High school sports haven't been spared either. While the IHSAA hasn't officially cancelled anything yet, local schools are closing for the foreseeable future, and along with that, schools have put a halt to their athletic programs.
Track and field teams have been allowed to practice for about a month now, and softball practices started last week. But baseball, girls tennis and boys golf were slated to begin practice Monday. Currently, local schools are closed through April 3, it was announced Friday, with school resuming April 6. With the IHSAA's mandated number of practices required, the target date for games to resume is April 20.
But the Centers for Disease Control and Prevention recommended Sunday that gatherings of over 50 people should be avoided for at least eight weeks, and high school coaches in the area know that the April 20 goal is a best-case scenario.
“We had a full week of practice. We had our kickoff dinner. It was too wet to get outside, but we had good practices in the gym and we were getting pretty excited,” said Lincoln softball coach Chaz Hendrix, whose team had high hopes returning nearly every starter from a 15-10 team a season ago. “We met with the girls (Friday) and told them we can't officially get together at the field or facility, but I urged them to get swings in on their own, and for pitchers and catchers to get together if possible. We want them to come back in shape.
“It's tough. We've waited through volleyball and basketball, and you get to a point in the winter where you're done with it and ready to get the season going. Everyone's getting excited, and then the rug gets swept out from under your feet. Hopefully we're back April 6, but we're not holding our breath.”
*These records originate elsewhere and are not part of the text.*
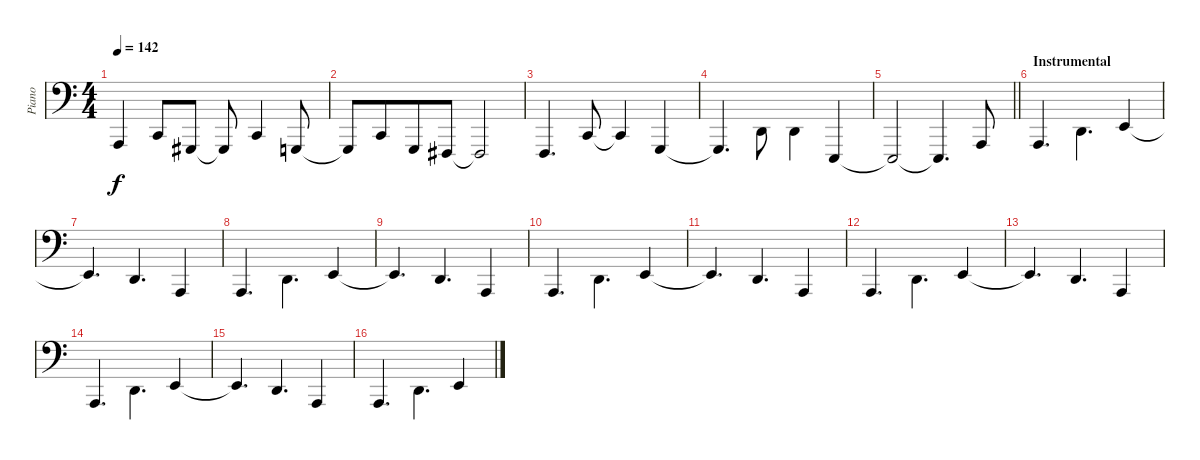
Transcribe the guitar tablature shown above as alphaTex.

\track ("Piano" "Piano") {instrument brightacousticpiano}
\staff {score}
\tuning (C3 G2 D2 A1 E1 B0) {hide}
\ts (4 4)
\tempo 142
\clef f4
\ks c
0.4{t}.4{dy f} 3.4.8 4.5.8 4.5{t}.8 3.4.4 3.5.8 |
3.5{t}.8 3.4.8{beam merge} 3.5.8 2.5.8 2.5{t}.2 |
1.5.4{d} 3.4.8 3.4{t}.4 3.5.4 |
3.5{t}.4{d} 0.3.8{beam Down} 0.3.4{beam Down} 0.5.4 |
\barLineRight lightlight
0.5{t}.2 0.5{t}.4{d} 0.4.8 |
\section ("" "Instrumental")
0.4.4{d} 0.3.4{d beam Down} 2.3.4 |
2.3{t}.4{d} 0.3.4{d} 0.4.4 |
0.4.4{d} 0.3.4{d beam Down} 2.3.4 |
2.3{t}.4{d} 0.3.4{d} 0.4.4 |
0.4.4{d} 0.3.4{d beam Down} 2.3.4 |
2.3{t}.4{d} 0.3.4{d} 0.4.4 |
0.4.4{d} 0.3.4{d beam Down} 2.3.4 |
2.3{t}.4{d} 0.3.4{d} 0.4.4 |
0.4.4{d} 0.3.4{d beam Down} 2.3.4 |
2.3{t}.4{d} 0.3.4{d} 0.4.4 |
0.4.4{d} 0.3.4{d beam Down} 2.3.4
Another wrinkle in spring sports is that the IHSAA has yet to make a ruling about the conclusion of the boys basketball tournament, which had regionals postponed Saturday. South Knox baseball coach Mike Bezy, who's also a basketball official, echoed the uncertainty.
“I worked a sectional last Saturday (March 7), and it seems like two months ago,” Bezy said. “Are they going to ax the basketball tournament? Or will they play it before we can play baseball? There's just a lot to consider.
“To say the least, the boys are disappointed. We've been working out, doing the things the IHSAA allows you to do this time of year. We encouraged them to keep working in their private time. They know the routine and things they need to work on. But these are unprecedented times, and safety is the top priority. That's kind of the message we gave them.”
Bezy added that he made it clear to players that they aren't allowed to participate in workouts with summer/travel teams, which could affect their IHSAA eligibility.
The Spartans coach speculated that a dozen or so regular-season games should be enough to prepare a team for the tournament.
Beginning with girls track on May 19, sectionals begin in every sport but boys golf over the following weeks. Track and girls tennis state finals are the first weekend in June, with the other state championships to be contested between June 12-20.
Hendrix didn't foresee the state finals being rescheduled, but he noted that softball is a sport where a full tournament can be done in about two weeks.
“You'd have to get basketball coaches on board to move the tournament, because they do a lot of (offseason) team camp stuff in June. I think they'll stick with the original dates, maybe push it back a week,” he said. “We play our regional in the middle of the week, so you could do a sectional, regional and semistate in two weekends, playing doubleheaders. It's not ideal, but it can be done.”
But sports are a secondary concern at this point.
“The most important thing is to keep the kids healthy,” Bezy said. “We want to get them back in school. There are seniors that plan on graduating, and that's more important than anything else right now.”